Monday, June 29, 2009

Meet the New boss, not at all the same as the old boss, Ridley Terminals gets a temp

There certainly seem to be no second thoughts coming out of Ottawa!

The Federal Transportation Minister hasn't wasted much time in finding someone to grab that corner office at Ridley Terminals from the recently removed Dan Veniez.

With Mr. Veniez's quotes and letters still wafting through the air (and the Internet) the Transport Minister, John Baird outlined who will steer the terminal through these testy times on an interim basis, while the government seeks out a permanent CEO and President.

Stepping into the suddenly controversial job will be Bud Smith, a former cabinet minister in the British Columbia government back in the Social Credit days. Smith was in cabinet from 1986 to 1991, a familiar name in the Kamloops area which he represented and across BC.

From his days in the hard knuckle environment of Social Credit provincial politics he went on to serve on the Boards of Directors for a number of provincial and federal Crown Corporations, included on his resume are stints with British Columbia Development Corporation (BCDC), Canada Post Corporation, and Prince Rupert Port Authority.
As well as his public and private interests, Smith found time to sit on a panel at the Fraser Institute, which chronicled the implications of the Delgamuukw decision, outlined in the Fraser Institutes report Beyond the Nass Valley. A perspective that may of interest, in light of the recent agreement signed by the now departed Mr. Veniez and the Coast Tsimshian.
Smith brings to his Ridley position some background with the workings of the Terminal from his time at the Port Authority and as well during his work with the British Columbia Development Corporation, as the Ridley lands were being assembled for development during his efforts at BCDC.

Both Minister Baird and Minister of State for Transportation Rob Merriwether had high praise for their new appointment, Merriwether who has been in the eye of the Veniez storm in particular provided the positive spin on the new arrival at Ridley. "Mr.
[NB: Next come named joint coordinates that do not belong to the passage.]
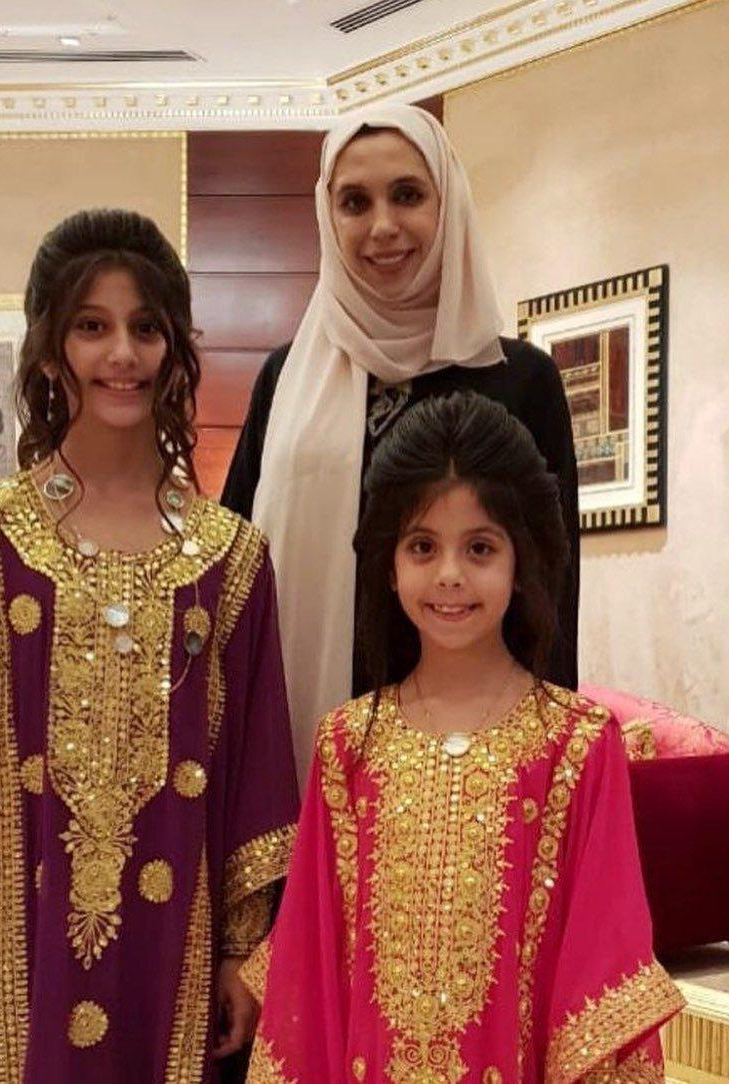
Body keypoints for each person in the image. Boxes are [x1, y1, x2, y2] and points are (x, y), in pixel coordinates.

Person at [0, 209, 299, 1082]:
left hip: (176, 958)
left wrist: (240, 954)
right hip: (17, 957)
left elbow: (256, 769)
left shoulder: (229, 556)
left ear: (174, 349)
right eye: (91, 327)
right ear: (50, 350)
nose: (122, 354)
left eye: (145, 328)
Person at [242, 393, 682, 1082]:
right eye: (423, 546)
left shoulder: (574, 746)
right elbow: (313, 967)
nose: (449, 573)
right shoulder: (348, 744)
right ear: (390, 565)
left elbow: (598, 971)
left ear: (520, 561)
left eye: (479, 547)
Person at [222, 104, 579, 786]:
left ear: (448, 204)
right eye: (355, 202)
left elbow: (551, 594)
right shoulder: (285, 380)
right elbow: (238, 571)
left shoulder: (517, 380)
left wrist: (546, 766)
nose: (382, 226)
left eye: (407, 195)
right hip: (304, 734)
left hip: (474, 750)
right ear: (328, 216)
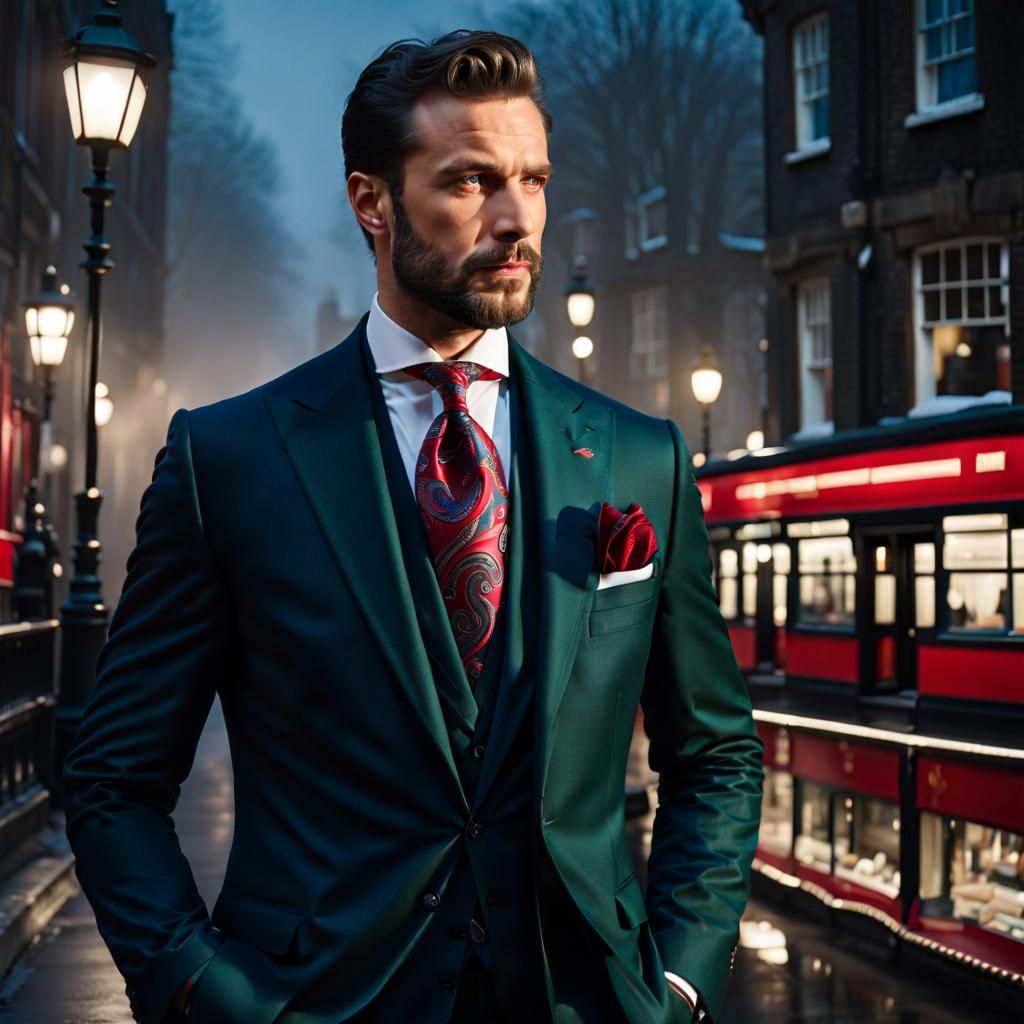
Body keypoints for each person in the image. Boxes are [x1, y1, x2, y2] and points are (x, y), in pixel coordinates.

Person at [62, 30, 763, 1024]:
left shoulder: (638, 457)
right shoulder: (231, 459)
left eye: (532, 179)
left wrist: (682, 979)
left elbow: (715, 753)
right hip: (317, 999)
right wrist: (199, 989)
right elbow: (113, 780)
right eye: (471, 181)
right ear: (372, 202)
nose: (516, 218)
Smith's experience and familiarity with the north coast of B.C. and the Port of Prince Rupert is of benefit to RTI, Prince Rupert, and Canadian shipping."

Of course, Mr. Smith is not unfamiliar to Conservatives, thanks to his appointment to the Prince Rupert Port Authority and he has been known to attend one or two Conservative functions in his past.
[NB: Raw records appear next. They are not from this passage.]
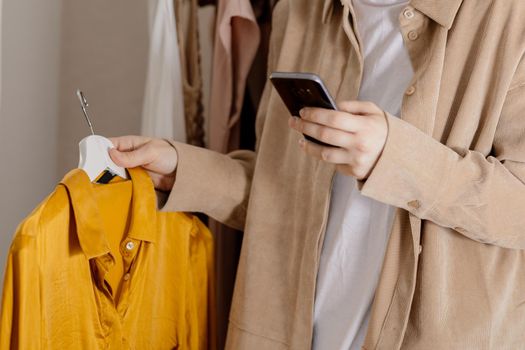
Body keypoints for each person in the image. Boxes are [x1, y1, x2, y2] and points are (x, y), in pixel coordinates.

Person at [109, 0, 525, 349]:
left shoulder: (508, 17)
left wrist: (395, 157)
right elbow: (286, 187)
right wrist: (182, 169)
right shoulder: (298, 9)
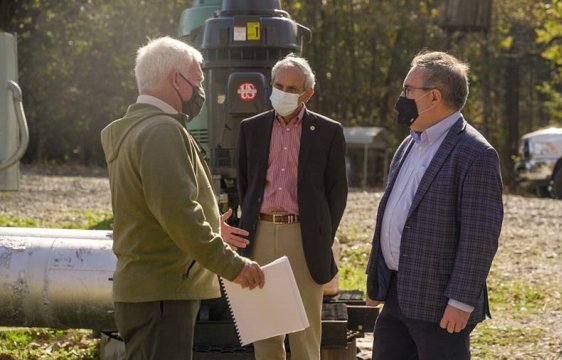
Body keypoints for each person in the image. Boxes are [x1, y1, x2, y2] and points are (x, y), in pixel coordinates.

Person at [100, 36, 264, 360]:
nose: (200, 93)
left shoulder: (136, 129)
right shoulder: (162, 131)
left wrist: (214, 225)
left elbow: (155, 208)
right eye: (198, 82)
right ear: (176, 79)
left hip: (149, 291)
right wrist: (233, 266)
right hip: (163, 293)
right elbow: (179, 212)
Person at [365, 51, 503, 360]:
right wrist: (376, 280)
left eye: (408, 90)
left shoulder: (476, 154)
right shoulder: (409, 143)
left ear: (434, 97)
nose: (401, 97)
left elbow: (479, 237)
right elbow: (392, 213)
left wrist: (461, 301)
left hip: (440, 305)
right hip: (396, 294)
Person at [236, 53, 348, 360]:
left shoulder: (328, 132)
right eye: (278, 85)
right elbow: (246, 185)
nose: (283, 93)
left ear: (307, 93)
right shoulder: (251, 128)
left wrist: (321, 235)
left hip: (304, 236)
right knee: (266, 332)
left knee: (304, 333)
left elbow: (337, 192)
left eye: (291, 88)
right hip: (259, 235)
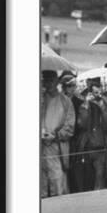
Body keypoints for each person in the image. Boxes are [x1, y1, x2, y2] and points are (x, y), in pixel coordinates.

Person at [74, 79, 107, 191]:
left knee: (100, 179)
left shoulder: (106, 105)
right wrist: (87, 105)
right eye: (95, 93)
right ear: (89, 93)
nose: (97, 96)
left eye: (100, 93)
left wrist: (102, 107)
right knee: (87, 179)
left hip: (101, 146)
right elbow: (81, 124)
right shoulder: (84, 105)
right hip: (87, 146)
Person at [41, 70, 75, 198]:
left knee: (57, 180)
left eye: (51, 80)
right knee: (41, 182)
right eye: (45, 80)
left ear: (57, 82)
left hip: (56, 146)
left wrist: (55, 136)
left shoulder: (65, 101)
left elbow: (70, 127)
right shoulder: (40, 99)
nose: (48, 83)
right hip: (40, 145)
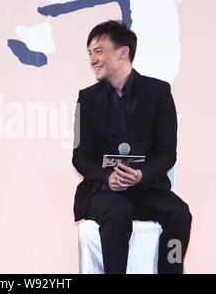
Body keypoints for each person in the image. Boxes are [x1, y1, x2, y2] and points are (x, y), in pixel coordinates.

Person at [72, 20, 192, 274]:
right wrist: (107, 178)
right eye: (90, 53)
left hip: (145, 188)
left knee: (180, 213)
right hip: (102, 191)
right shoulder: (86, 98)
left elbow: (167, 151)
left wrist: (142, 174)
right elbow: (80, 156)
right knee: (117, 210)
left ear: (123, 52)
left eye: (99, 51)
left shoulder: (158, 92)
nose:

Mr. Smith will take on his duties immediately and will serve in the capacity of President and CEO until a new chairperson is appointed.
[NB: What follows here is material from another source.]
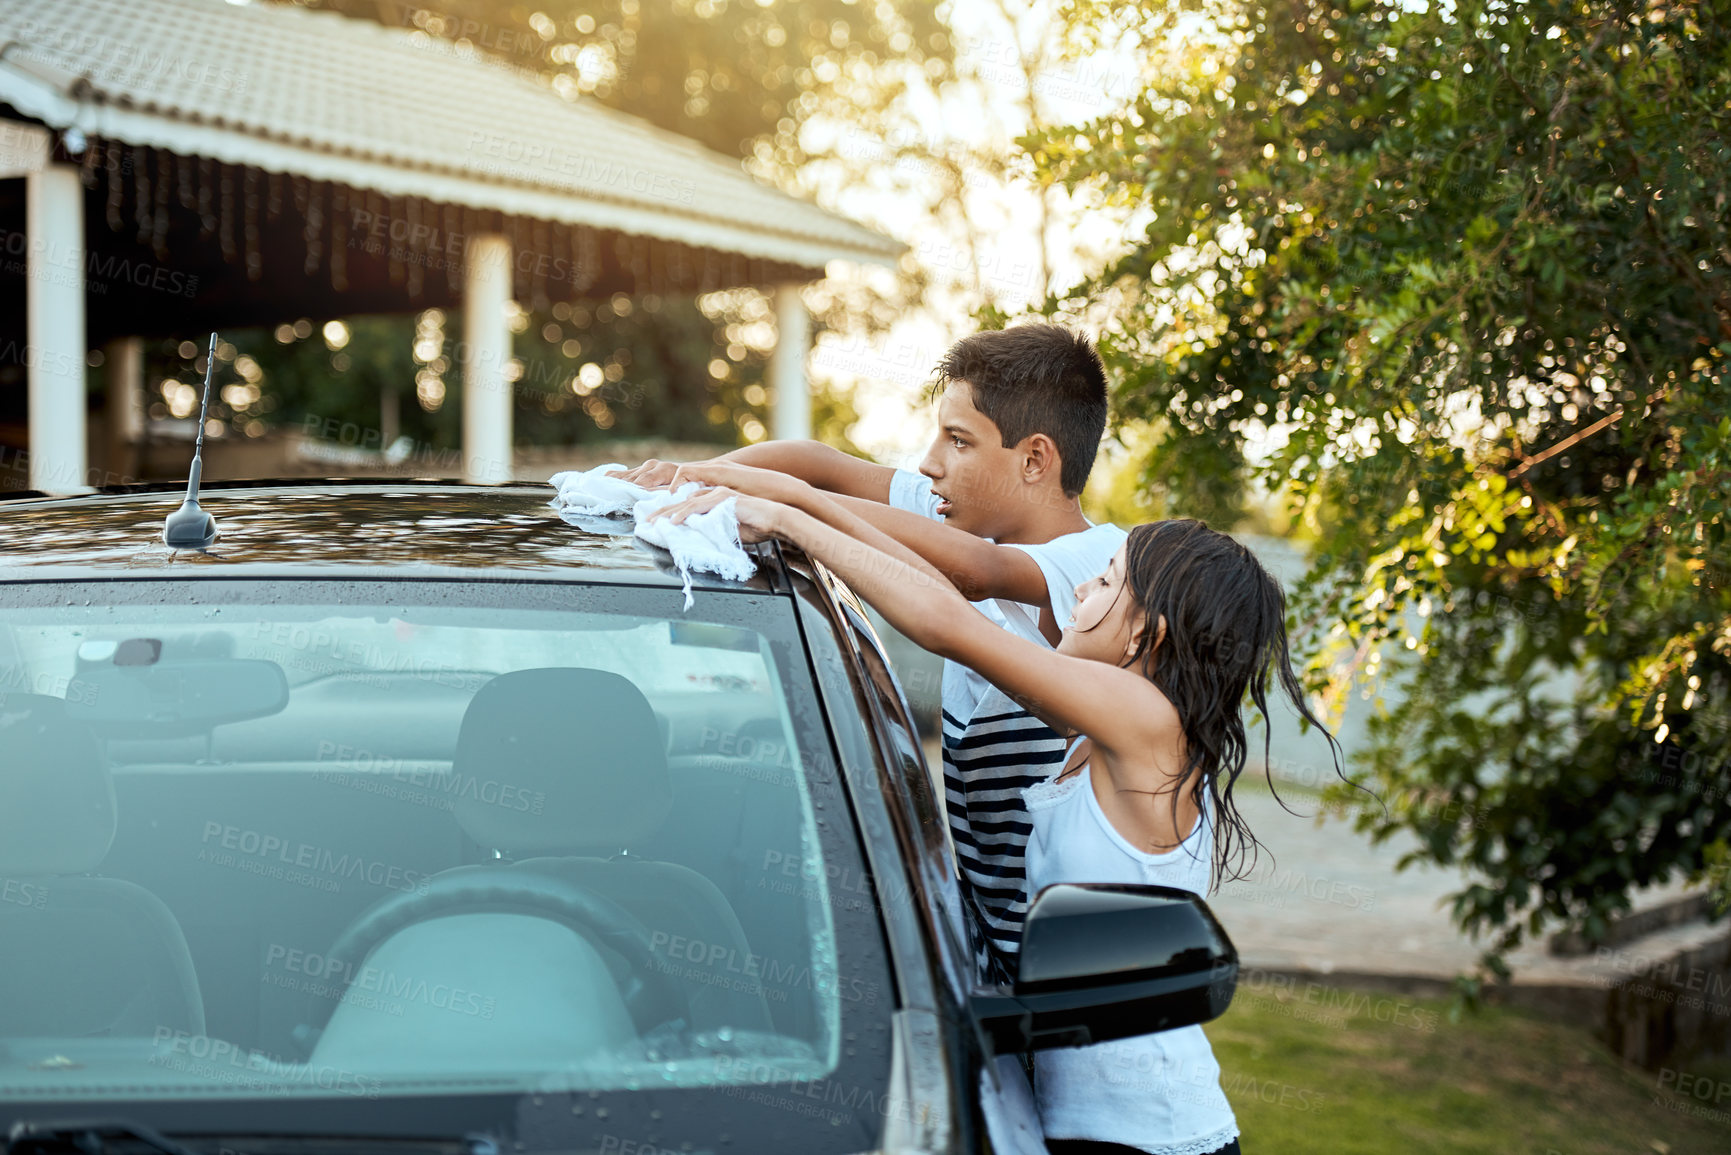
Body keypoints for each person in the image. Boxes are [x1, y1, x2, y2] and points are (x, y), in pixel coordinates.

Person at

In a rather telling bit of descriptive theatre, the press release issued today outlines the focal point of what the government suggests Ridley is all about, the last line in particular could be taken as a rather sharp rebuke to the just departed holder of the chair and Presidency.

"The terminal was built in the early 1980's to support the development of the coal industry in Northeastern B.C."

That isn't quite the impression as to the mission statement that one would have received over the last few months, especially as the Ridley drama played out in the media leading up to Friday's definitive moment!